Question: This is one of the pieces of neural nets that has always seemed completely opaque voodoo to me. What estimating are you doing to suggest a 512-cell LSTM could stand to be swapped out with a 256-cell bidirectional? What constraints are you optimizing for?
Not a constraint per se, but having too big of a neural network (or any statistical model) can cause it to overfit and generalize poorly; of course, generalizing better is a good objective for text generation.
You can use 512-cell LSTMs if you have a lot of text, though.
I'd put $100 on the researcher coming up with the title and working from there. "Dank Learning"? Come on, it's a meme in itself. That said, worth publishing? Sure it's at the top of HN. Ground breaking results, nah. Though, I admit I am impressed with the applied solution, using deep learning and some apriori direction to derive context from images is neat.
I think the image needs to be an input somehow. I imagine running an image classifier (e.g., YOLO9000) to extract “pretrained” features and making those values inputs into a modified LSTM could allow learning to synthesize text and perception. I’d suggest learning new image embeddings (training a neural network to extract image features from scratch), but it’d be difficult to get enough images/enough different images.
I was expecting this to use some formats that aren't from 2012. It would be interesting to see a neural network that could decide text for more complex meme formats that trend on twitter and instagram.
Who knows, maybe they already are? I mean I'm confident there's a ton of content farms out there already that just run a cronjob every couple minutes to pluck the top ten images off of a subreddit, checks if they've been published on their own channel yet and republishes them.
If not, I'll brb, need to set up some websites / facebook accounts.
9gag was caught out a few years back for automatically harvesting images off the front page of reddit, then posting it to 9gag like it was from a "real user", and artificially inflating the upvotes.

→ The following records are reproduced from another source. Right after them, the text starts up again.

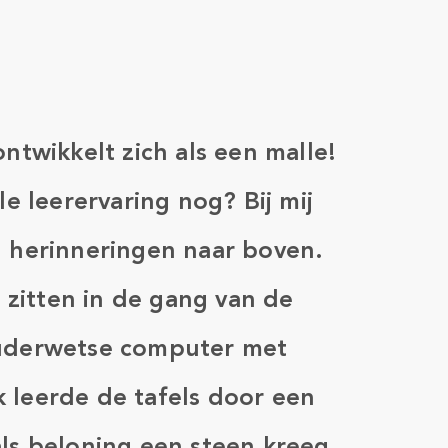
ontwikkelt zich als een malle!
le leerervaring nog? Bij mij
l herinneringen naar boven.
e zitten in de gang van de
ouderwetse computer met
 leerde de tafels door een
als beloning een steen kreeg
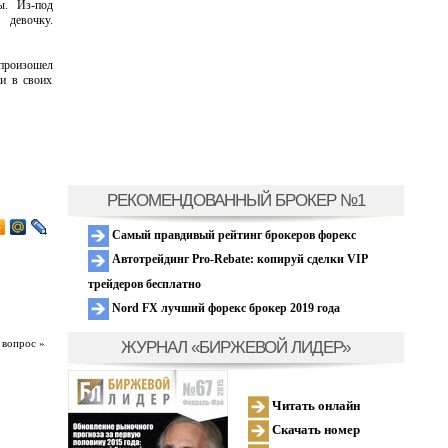
ы. Из-под
 девочку.
произошел
ли в своих
РЕКОМЕНДОВАННЫЙ БРОКЕР №1
Самый правдивый рейтинг брокеров форекс
Автотрейдинг Pro-Rebate: копируй сделки VIP
трейдеров бесплатно
Nord FX лучший форекс брокер 2019 года
ЖУРНАЛ «БИРЖЕВОЙ ЛИДЕР»
 вопрос »
Читать онлайн
Скачать номер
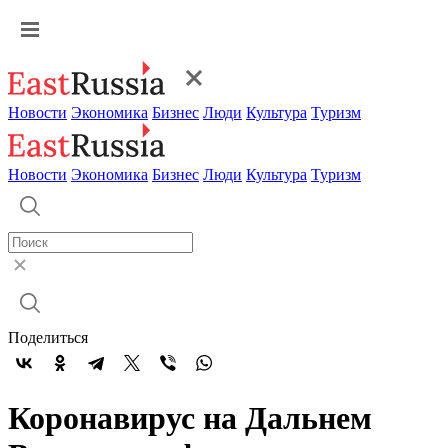
Новости
Экономика
Бизнес
Люди
Культура
Туризм
Новости
Экономика
Бизнес
Люди
Культура
Туризм
Поделиться
Коронавирус на Дальнем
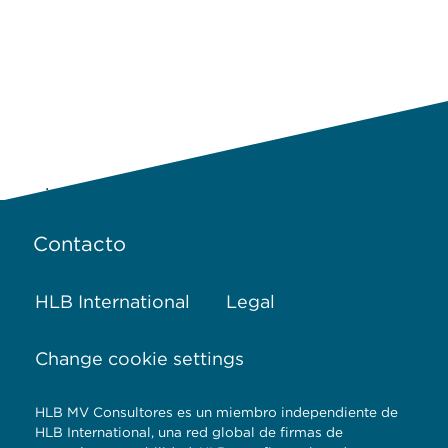
.
Contacto
HLB International
Legal
Change cookie settings
HLB MV Consultores es un miembro independiente de
HLB International, una red global de firmas de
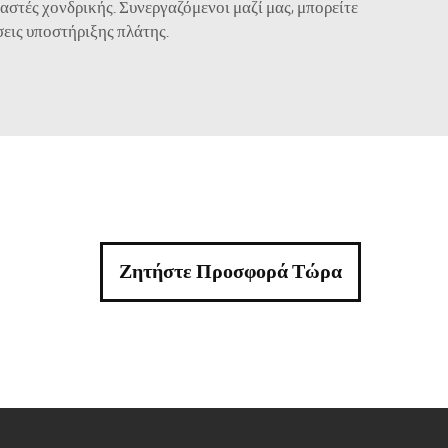
αστές χονδρικής. Συνεργαζόμενοι μαζί μας, μπορείτε
σεις υποστήριξης πλάτης.
Ζητήστε Προσφορά Τώρα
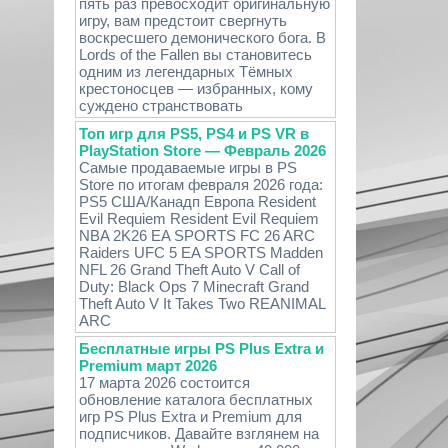
пять раз превосходит оригинальную
игру, вам предстоит свергнуть
воскресшего демонического бога. В
Lords of the Fallen вы становитесь
одним из легендарных Тёмных
крестоносцев — избранных, кому
суждено странствовать
Топ игр для PS5, PS4 и PS VR в
PlayStation Store — Февраль 2026
Самые продаваемые игры в PS
Store по итогам февраля 2026 года:
PS5 США/Канадп Европа Resident
Evil Requiem Resident Evil Requiem
NBA 2K26 EA SPORTS FC 26 ARC
Raiders UFC 5 EA SPORTS Madden
NFL 26 Grand Theft Auto V Call of
Duty: Black Ops 7 Minecraft Grand
Theft Auto V It Takes Two REANIMAL
ARC
Бесплатные игры PS Plus Extra и
Premium март 2026
17 марта 2026 состоится
обновление каталога бесплатных
игр PS Plus Extra и Premium для
подписчиков. Давайте взглянем на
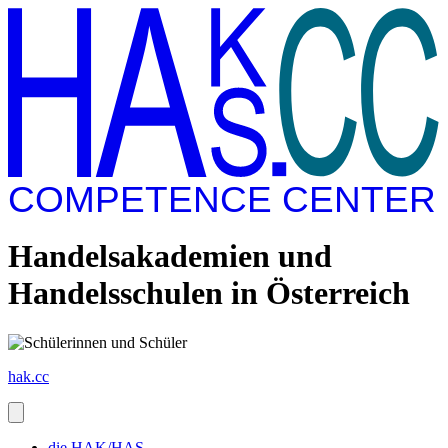
COMPETENCE CENTER
Handelsakademien und
Handelsschulen in Österreich
hak.cc
die HAK/HAS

You could tell it was automated, because every once in a while, a very reddit specific meme would appear on the 9gag front page, with a bunch of confused comments from 9gag users who didn't understand it. Here's a writeup from a couple of years ago on it 
I don't doubt that other clickbait sites like BoredPanda do exactly the same thing.
All their generated examples look like Markov chain generated captions. Pretty random and generally unfunny. I completely disagree with the claim that you can't differentiate between these generated memes and real memes. None of these would make the front page of reddit, for example.
In this case, yes the memes are a subset of image macros. However that's because the algorithm only produces images. Not all memes are images, like hit F to pay respect, the old $pun -aroo, Zoop, and my axe, and we did it reddit are all examples of non image macro based memes.